◆ **TASK OBJECTIVE**: Print exactly the lines below between the line holding "M1354,32L1531,125L1594,154L1639,172L1668,178" and the line holding "M1050,1192L1038,1162L1120,1080", inclusive, and nothing more.

Excerpts from a dataset:
***

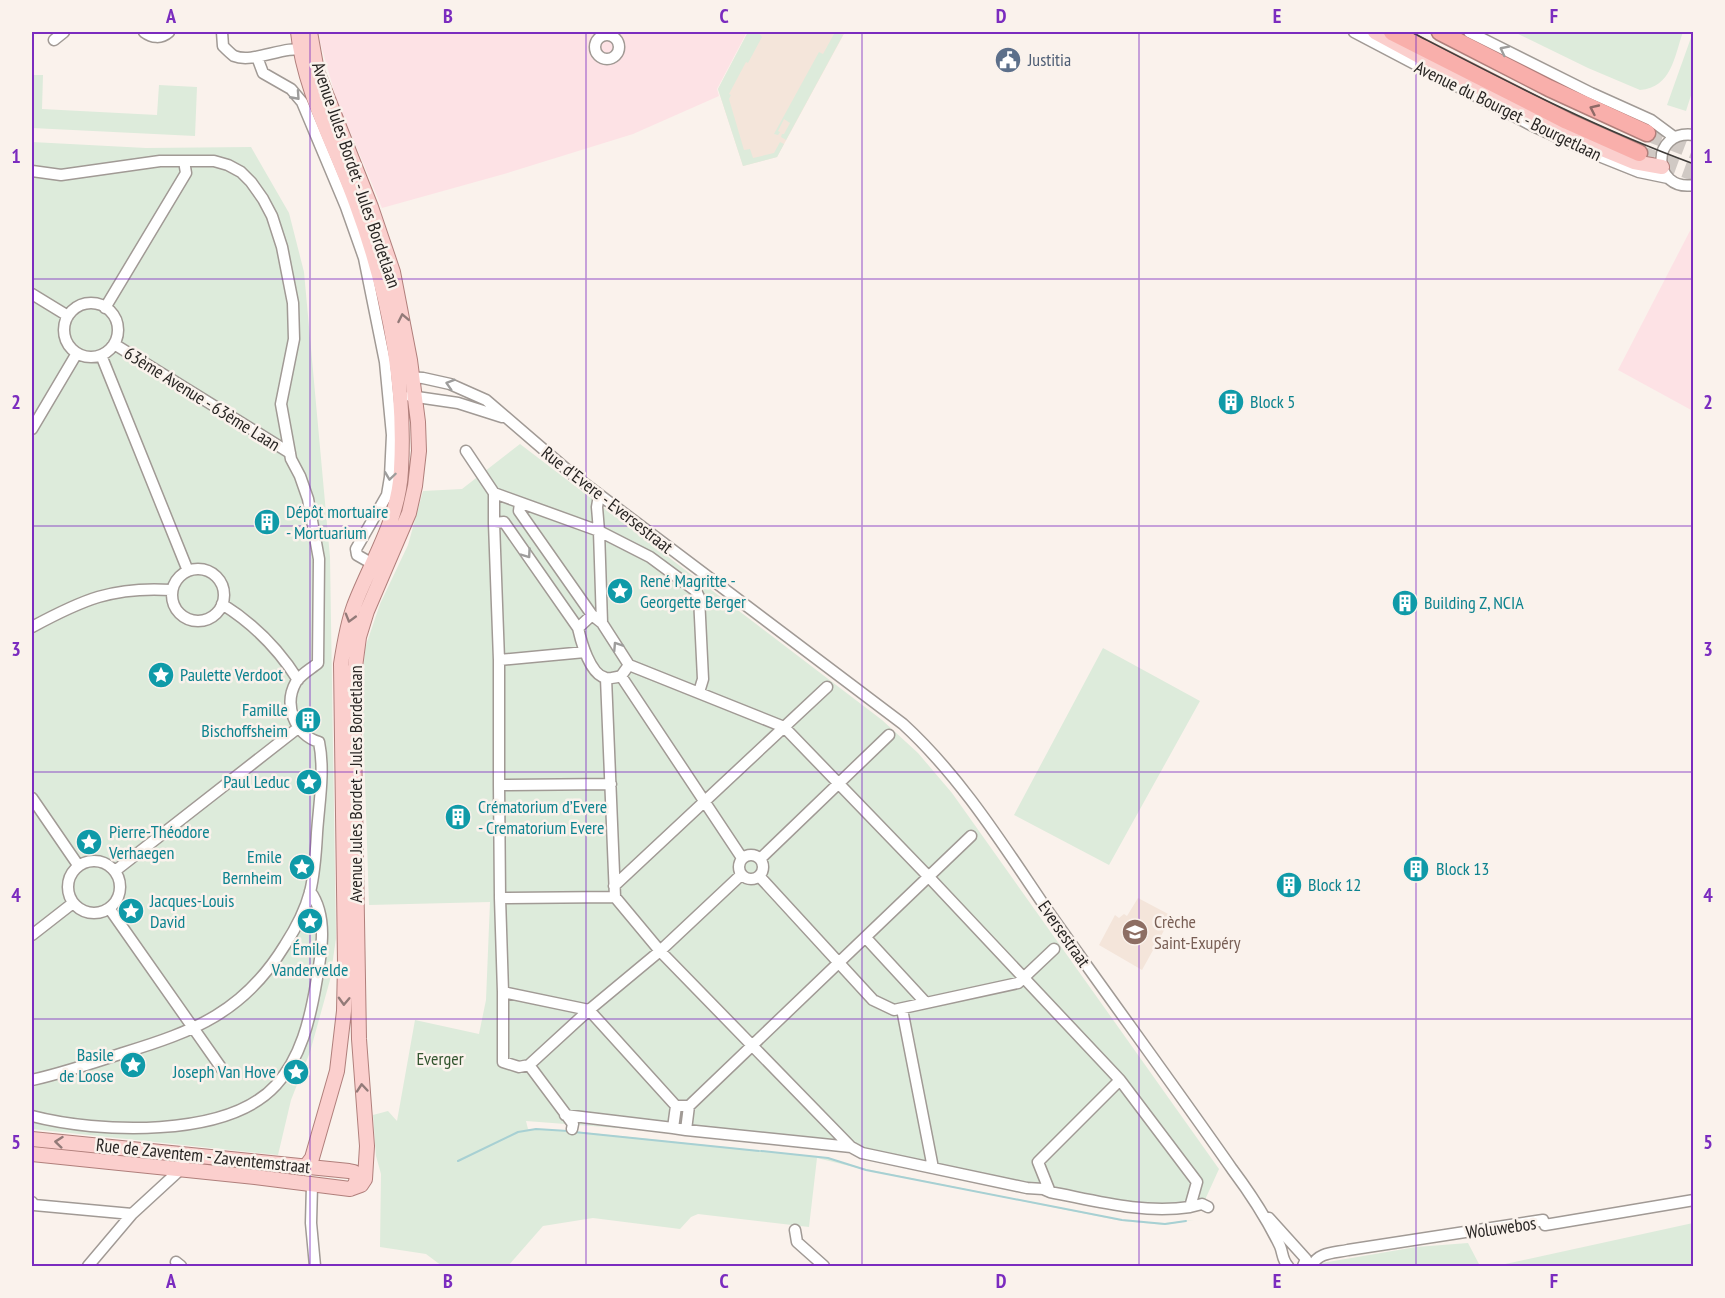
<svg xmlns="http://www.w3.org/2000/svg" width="1725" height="1298" viewBox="0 0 1725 1298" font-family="'PT Sans Narrow',sans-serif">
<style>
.commercial{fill:#fde2e5}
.built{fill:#f4e5da}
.green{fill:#ddebdb}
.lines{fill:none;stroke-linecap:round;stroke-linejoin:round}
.stream{stroke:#a7d0d3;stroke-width:2}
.highway-tunnel{stroke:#d0c9c4;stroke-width:16;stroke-dasharray:16 8;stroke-linecap:butt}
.minor-casing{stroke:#a19a95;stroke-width:13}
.major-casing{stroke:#b07f7b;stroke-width:16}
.highway-casing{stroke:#b07f7b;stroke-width:19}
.minor{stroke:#fff;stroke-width:10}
.major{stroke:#fbcfcd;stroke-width:14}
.highway{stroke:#f9afab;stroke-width:16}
.tram{stroke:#403d3a;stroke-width:1.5}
.oneway{stroke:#9e9d9c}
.oneway2{stroke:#906a67}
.oneway3{stroke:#927a78}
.grid{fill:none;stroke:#7b2cbf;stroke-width:1.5;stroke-opacity:0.55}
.labels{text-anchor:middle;stroke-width:5;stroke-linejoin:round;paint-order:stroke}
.service-label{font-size:18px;fill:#4e5e75;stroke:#faf2ec;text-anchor:start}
.street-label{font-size:18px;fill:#282523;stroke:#faf2ec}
.culture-label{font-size:18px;fill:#0d838f;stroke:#faf2ec;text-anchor:start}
.education-label{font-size:18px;fill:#785e54;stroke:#faf2ec;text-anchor:start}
.park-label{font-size:18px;fill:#33552f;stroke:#faf2ec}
.neatline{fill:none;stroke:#7b2cbf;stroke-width:2}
.grid-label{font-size:20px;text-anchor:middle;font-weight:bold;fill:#7b2cbf}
</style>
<rect width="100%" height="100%" fill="#faf2ec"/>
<!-- commercial -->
<path class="commercial" d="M319,32H747L717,89L719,96L633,134L504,174L382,208L336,98L320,42Z
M1693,225V411L1618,370Z"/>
<!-- built -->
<path class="built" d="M748,32H845L777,157L743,166L718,89Z
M1138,898L1172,916L1142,970L1099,945L1115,915L1119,918L1124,914L1127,916Z"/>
<!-- green -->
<path class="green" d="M748,32H758L762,37L748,63L746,62L729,94L731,95L729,99L744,150L750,149L753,158L774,153L780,142L784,144L777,157L743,166L718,89Z
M832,32L843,35L786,140L781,137L782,134H784L790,123L784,119L778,131L780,132L778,135L774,134L819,52L823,54L834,34Z
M1514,32H1683C1674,57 1672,87 1640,90L1588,68Z
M1693,32V89L1686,111L1667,105Z
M32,75H43L42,109L157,115L159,85L197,87L195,136L32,128Z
M32,142L146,148L251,147L289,213L304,272L330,557L336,938L330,980L310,1052L291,1100L278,1155L32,1129Z
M520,444L882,720L918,753L952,793L1219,1169L1204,1202L1187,1199L1181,1203L1167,1206L1089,1196L861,1150L683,1133L526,1121L528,1129L572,1131L823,1157L866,1169L1133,1222L1165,1223L1194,1220L1165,1225L1122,1221L866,1170L817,1158L809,1227L698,1214L691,1217L680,1229L593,1218L543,1226L508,1266H442L426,1254L380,1247L381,1174L376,1156L373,1115L388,1111L397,1121L415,1020L479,1034L486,1000L490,902L369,905L362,690L365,648L380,604L408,545L423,491L462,489Z
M1103,648L1200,701L1109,865L1014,815Z
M1693,1223V1266H1496Z
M1468,1243L1480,1266H1318L1322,1263L1416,1247Z"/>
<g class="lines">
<!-- stream -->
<path class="stream" d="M574,1132L759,1151
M761,1151L828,1158L866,1170L1122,1220L1165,1224L1186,1221
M458,1161L518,1132L536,1129L568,1131"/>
<!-- highway-tunnel -->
<path class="highway-tunnel" d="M1647,133L1694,151
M1639,153L1694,173"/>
<defs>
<path id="minor" d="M144,32C152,38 161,39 169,32
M222,32L223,46C226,49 231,54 234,56C253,64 284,45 306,50
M1354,32L1531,125L1594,154L1639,172L1668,178
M1469,32L1591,93L1651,120L1674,137
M595 47a12 12 0 1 1 24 0a12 12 0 1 1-24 0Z
M54,40L64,32
M257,57L263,73L291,89L302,102L346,207L364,258L385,362L392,435L390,477L387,495L356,549L357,555L378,567
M1694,135C1650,129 1651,192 1694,185
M32,171L61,175L160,161H214L228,165L241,172L251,182L263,199L272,216L282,247L293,303L294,339L281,404L291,459L300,476L308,499L319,559L318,663C311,669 301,674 296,682C283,705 295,735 319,742C325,771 319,803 317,833C316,852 315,872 310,892C305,911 296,928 285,945C244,1012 195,1031 123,1053C93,1063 63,1073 32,1080
M32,294L68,316
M64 330a27 27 0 1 1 54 0a27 27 0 1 1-54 0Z
M105,308L186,173L184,161
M114,344L290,453
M101,355L188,571
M406,377L423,378L450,384L486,400L572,474L903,724C962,778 1005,848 1050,914C1110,999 1172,1083 1232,1169C1250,1193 1267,1219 1280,1246C1283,1253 1282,1260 1288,1266
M410,396L458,403L502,417
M32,429L77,353
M466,451L494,493V523L504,522L578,628
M494,493L599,531L602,623L629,665L621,676C617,677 610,679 606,678C590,675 581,641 578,628L592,615L602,623
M599,495L597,507L599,531L650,557L696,591L699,597L703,679L699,692
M520,503L519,511L592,615
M494,523L499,660L585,652
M172 595a26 26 0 1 1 52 0a26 26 0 1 1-52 0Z
M222,604C254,624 278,648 298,680
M32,627C82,600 113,586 172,590
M499,660V785L611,784
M629,665L784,727L927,875L1120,1080L1197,1182L1190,1207L1202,1204L1208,1207
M621,676L742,858
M606,678L615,897L660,951L851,1147L862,1153L1027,1188L1043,1189L1050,1192C1097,1201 1143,1214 1190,1207
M499,785L500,898L615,897
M32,798L78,865
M739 867a12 12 0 1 1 24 0a12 12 0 1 1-24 0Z
M760,859L889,735
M68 887a26 26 0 1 1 52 0a26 26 0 1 1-52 0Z
M115,871L298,728
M741,875L660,951L589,1010L529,1065L519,1067L503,1062V992L589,1010L676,1106H689L971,836
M759,876L873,1000L894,1010L1018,983L1054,949
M614,886L827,687
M500,898L503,992
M109,908L222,1069
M32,935L73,903
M866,938L926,1003
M902,1009L933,1168
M529,1065L573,1124L572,1129
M676,1106L673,1128L686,1130L689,1106
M565,1115L673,1128
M32,1116C97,1133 227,1139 276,1085C301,1058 310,1019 316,984C321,955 329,917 310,891
M686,1130L851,1147
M312,1185L311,1223L315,1266
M1050,1192L1038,1162L1120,1080
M32,1202L34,1205L132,1214L181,1169L187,1154
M1269,1218L1306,1259L1303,1266
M795,1230L797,1242L824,1266
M176,1262L181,1266
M88,1266L132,1214
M1312,1266C1318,1252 1334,1253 1348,1250L1543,1220L1545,1225L1694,1200"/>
<path id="major" d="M298,32C304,91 336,147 356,203C387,287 406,380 401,470C399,520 371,561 354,606C347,625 344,645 341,664L345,963L344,1011L337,1071L312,1158L306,1166
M1375,32L1449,72L1600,148L1634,162L1662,167
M32,1139C137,1149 243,1160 349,1171L354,1172L357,1178L355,1185L350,1189
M32,1154L255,1177L350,1189L361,1185L365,1179L367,1146L359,1039L353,682L359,637L367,611L409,513L415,486L419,451L418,422L410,360L393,272L371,207L317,71L310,32"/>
<path id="highway" d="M1392,32L1567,121L1639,153
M1440,32L1549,88L1647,133"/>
</defs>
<!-- minor casing -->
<use href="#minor" class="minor-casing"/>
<!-- major casing -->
<use href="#major" class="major-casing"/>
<!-- highway casing -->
<use href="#highway" class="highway-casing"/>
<!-- minor -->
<use href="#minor" class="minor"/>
<!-- major -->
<use href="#major" class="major"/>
<!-- highway -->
<use href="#highway" class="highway"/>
<!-- tram -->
<path class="tram" d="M1411,32C1504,80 1595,128 1694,164"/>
</g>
<!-- one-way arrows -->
<defs><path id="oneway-chevron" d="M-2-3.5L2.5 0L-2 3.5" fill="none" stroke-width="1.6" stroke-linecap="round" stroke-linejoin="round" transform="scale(1.5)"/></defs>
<g class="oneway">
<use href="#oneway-chevron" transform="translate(1504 50) rotate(-153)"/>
<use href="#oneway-chevron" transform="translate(296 96) rotate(48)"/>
<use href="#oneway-chevron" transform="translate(450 384) rotate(-163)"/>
<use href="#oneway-chevron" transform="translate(390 476) rotate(98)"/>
<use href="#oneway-chevron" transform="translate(527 554) rotate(55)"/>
<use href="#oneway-chevron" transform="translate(617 646) rotate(-123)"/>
</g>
<use class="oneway2" href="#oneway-chevron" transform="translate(1594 109) rotate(-155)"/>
<g class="oneway3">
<use href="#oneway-chevron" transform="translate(403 318) rotate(-101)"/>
<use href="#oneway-chevron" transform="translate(350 618) rotate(106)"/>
<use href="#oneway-chevron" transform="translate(344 1001) rotate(92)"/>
<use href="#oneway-chevron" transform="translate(362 1088) rotate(-95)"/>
<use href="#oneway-chevron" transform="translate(59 1142) rotate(-174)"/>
</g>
<!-- grid -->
<path class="grid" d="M310,32V1266M586,32V1266M862,32V1266M1139,32V1266M1416,32V1266M32,279H1694M32,526H1694M32,772H1694M32,1019H1694"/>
<!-- icons -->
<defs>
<symbol id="civic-disc" viewBox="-11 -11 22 22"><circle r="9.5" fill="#5c6f8a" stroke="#faf2ec"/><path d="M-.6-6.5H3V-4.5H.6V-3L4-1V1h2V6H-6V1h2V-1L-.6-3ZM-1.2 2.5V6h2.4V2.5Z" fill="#fff"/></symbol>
<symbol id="building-disc" viewBox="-11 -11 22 22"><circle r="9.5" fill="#0f9aa8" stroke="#faf2ec"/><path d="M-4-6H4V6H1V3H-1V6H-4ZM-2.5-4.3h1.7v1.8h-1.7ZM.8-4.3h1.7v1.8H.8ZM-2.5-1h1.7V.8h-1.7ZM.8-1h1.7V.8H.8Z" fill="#fff"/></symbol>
<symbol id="sight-disc" viewBox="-11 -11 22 22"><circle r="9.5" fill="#0f9aa8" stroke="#faf2ec"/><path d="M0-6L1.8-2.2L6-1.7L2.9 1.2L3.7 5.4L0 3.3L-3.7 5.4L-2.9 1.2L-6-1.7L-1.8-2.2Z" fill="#fff"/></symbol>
<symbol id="school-disc" viewBox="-11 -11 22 22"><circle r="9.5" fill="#8d6e63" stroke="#faf2ec"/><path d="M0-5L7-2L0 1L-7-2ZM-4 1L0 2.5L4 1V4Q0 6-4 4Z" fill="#fff"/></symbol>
</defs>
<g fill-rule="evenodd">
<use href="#civic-disc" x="993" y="45" width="30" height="30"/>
<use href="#building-disc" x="1216" y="387" width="30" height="30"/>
<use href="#building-disc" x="252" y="507" width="30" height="30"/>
<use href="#sight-disc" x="605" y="576" width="30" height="30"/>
<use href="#building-disc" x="1390" y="588" width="30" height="30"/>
<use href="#sight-disc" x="146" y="660" width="30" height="30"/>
<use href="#building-disc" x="293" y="705" width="30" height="30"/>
<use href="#sight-disc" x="294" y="767" width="30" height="30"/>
<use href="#building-disc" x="443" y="802" width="30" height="30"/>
<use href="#sight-disc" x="74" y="827" width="30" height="30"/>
<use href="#sight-disc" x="287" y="852" width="30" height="30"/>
<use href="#building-disc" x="1401" y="854" width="30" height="30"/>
<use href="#building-disc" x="1274" y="870" width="30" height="30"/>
<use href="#sight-disc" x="116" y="896" width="30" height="30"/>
<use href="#sight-disc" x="295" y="906" width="30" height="30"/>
<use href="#school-disc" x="1120" y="917" width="30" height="30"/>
<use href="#sight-disc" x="118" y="1050" width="30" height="30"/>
<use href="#sight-disc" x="281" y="1057" width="30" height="30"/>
</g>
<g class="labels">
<!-- service labels -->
<g class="service-label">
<text x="1028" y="66">Justitia</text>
</g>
<!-- street labels -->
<g class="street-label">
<text transform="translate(1508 111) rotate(26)" y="6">Avenue du Bourget - Bourgetlaan</text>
<text transform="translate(356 175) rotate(71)" y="6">Avenue Jules Bordet - Jules Bordetlaan</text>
<text transform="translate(202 399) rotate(32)" y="6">63ème Avenue - 63ème Laan</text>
<text transform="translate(607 500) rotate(38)" y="6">Rue d'Evere - Eversestraat</text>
<text transform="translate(356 784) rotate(-90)" y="6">Avenue Jules Bordet - Jules Bordetlaan</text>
<text transform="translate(1064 934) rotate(55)" y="6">Eversestraat</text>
<text transform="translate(203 1156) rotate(6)" y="6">Rue de Zaventem - Zaventemstraat</text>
<text transform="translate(1501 1228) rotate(-8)" y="6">Woluwebos</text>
</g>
<!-- culture labels -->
<g class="culture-label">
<text x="1250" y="408">Block 5</text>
<text x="286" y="518">Dépôt mortuaire<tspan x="286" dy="21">- Mortuarium</tspan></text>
<text x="640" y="587">René Magritte -<tspan x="640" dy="21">Georgette Berger</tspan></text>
<text x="1424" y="609">Building Z, NCIA</text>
<text x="180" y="681">Paulette Verdoot</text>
<text x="288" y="716" text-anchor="end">Famille<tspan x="288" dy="21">Bischoffsheim</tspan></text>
<text x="290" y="788" text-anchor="end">Paul Leduc</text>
<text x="478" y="813">Crématorium d’Evere<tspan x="478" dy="21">- Crematorium Evere</tspan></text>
<text x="109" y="838">Pierre-Théodore<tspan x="109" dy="21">Verhaegen</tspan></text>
<text x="282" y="863" text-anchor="end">Emile<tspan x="282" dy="21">Bernheim</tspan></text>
<text x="1436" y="875">Block 13</text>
<text x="1308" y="891">Block 12</text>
<text x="150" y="907">Jacques-Louis<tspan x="150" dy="21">David</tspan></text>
<text x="310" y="955" text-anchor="middle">Émile<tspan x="310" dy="21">Vandervelde</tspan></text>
<text x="114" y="1061" text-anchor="end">Basile<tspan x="114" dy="21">de Loose</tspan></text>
<text x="276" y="1078" text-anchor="end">Joseph Van Hove</text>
</g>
<!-- education labels -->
<g class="education-label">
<text x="1154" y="928">Crèche<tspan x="1154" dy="21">Saint-Exupéry</tspan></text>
</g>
<!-- park labels -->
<g class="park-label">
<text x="440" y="1065">Everger</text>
</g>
</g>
<!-- border -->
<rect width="1725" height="1298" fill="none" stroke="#faf2ec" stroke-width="66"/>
<rect x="33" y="33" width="1659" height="1232" class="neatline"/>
<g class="grid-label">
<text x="171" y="23">A</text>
<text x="448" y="23">B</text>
<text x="724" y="23">C</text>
<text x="1001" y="23">D</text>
<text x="1277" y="23">E</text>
<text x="1554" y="23">F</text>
<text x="16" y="163">1</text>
<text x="1708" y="163">1</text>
<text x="16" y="409">2</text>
<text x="1708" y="409">2</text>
<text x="16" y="656">3</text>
<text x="1708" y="656">3</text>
<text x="16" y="902">4</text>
<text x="1708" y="902">4</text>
<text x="16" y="1149">5</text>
<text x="1708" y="1149">5</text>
<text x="171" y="1288">A</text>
<text x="448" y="1288">B</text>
<text x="724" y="1288">C</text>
<text x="1001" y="1288">D</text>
<text x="1277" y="1288">E</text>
<text x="1554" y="1288">F</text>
</g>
</svg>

***

◆ **TASK SOLUTION**:
M1354,32L1531,125L1594,154L1639,172L1668,178
M1469,32L1591,93L1651,120L1674,137
M595 47a12 12 0 1 1 24 0a12 12 0 1 1-24 0Z
M54,40L64,32
M257,57L263,73L291,89L302,102L346,207L364,258L385,362L392,435L390,477L387,495L356,549L357,555L378,567
M1694,135C1650,129 1651,192 1694,185
M32,171L61,175L160,161H214L228,165L241,172L251,182L263,199L272,216L282,247L293,303L294,339L281,404L291,459L300,476L308,499L319,559L318,663C311,669 301,674 296,682C283,705 295,735 319,742C325,771 319,803 317,833C316,852 315,872 310,892C305,911 296,928 285,945C244,1012 195,1031 123,1053C93,1063 63,1073 32,1080
M32,294L68,316
M64 330a27 27 0 1 1 54 0a27 27 0 1 1-54 0Z
M105,308L186,173L184,161
M114,344L290,453
M101,355L188,571
M406,377L423,378L450,384L486,400L572,474L903,724C962,778 1005,848 1050,914C1110,999 1172,1083 1232,1169C1250,1193 1267,1219 1280,1246C1283,1253 1282,1260 1288,1266
M410,396L458,403L502,417
M32,429L77,353
M466,451L494,493V523L504,522L578,628
M494,493L599,531L602,623L629,665L621,676C617,677 610,679 606,678C590,675 581,641 578,628L592,615L602,623
M599,495L597,507L599,531L650,557L696,591L699,597L703,679L699,692
M520,503L519,511L592,615
M494,523L499,660L585,652
M172 595a26 26 0 1 1 52 0a26 26 0 1 1-52 0Z
M222,604C254,624 278,648 298,680
M32,627C82,600 113,586 172,590
M499,660V785L611,784
M629,665L784,727L927,875L1120,1080L1197,1182L1190,1207L1202,1204L1208,1207
M621,676L742,858
M606,678L615,897L660,951L851,1147L862,1153L1027,1188L1043,1189L1050,1192C1097,1201 1143,1214 1190,1207
M499,785L500,898L615,897
M32,798L78,865
M739 867a12 12 0 1 1 24 0a12 12 0 1 1-24 0Z
M760,859L889,735
M68 887a26 26 0 1 1 52 0a26 26 0 1 1-52 0Z
M115,871L298,728
M741,875L660,951L589,1010L529,1065L519,1067L503,1062V992L589,1010L676,1106H689L971,836
M759,876L873,1000L894,1010L1018,983L1054,949
M614,886L827,687
M500,898L503,992
M109,908L222,1069
M32,935L73,903
M866,938L926,1003
M902,1009L933,1168
M529,1065L573,1124L572,1129
M676,1106L673,1128L686,1130L689,1106
M565,1115L673,1128
M32,1116C97,1133 227,1139 276,1085C301,1058 310,1019 316,984C321,955 329,917 310,891
M686,1130L851,1147
M312,1185L311,1223L315,1266
M1050,1192L1038,1162L1120,1080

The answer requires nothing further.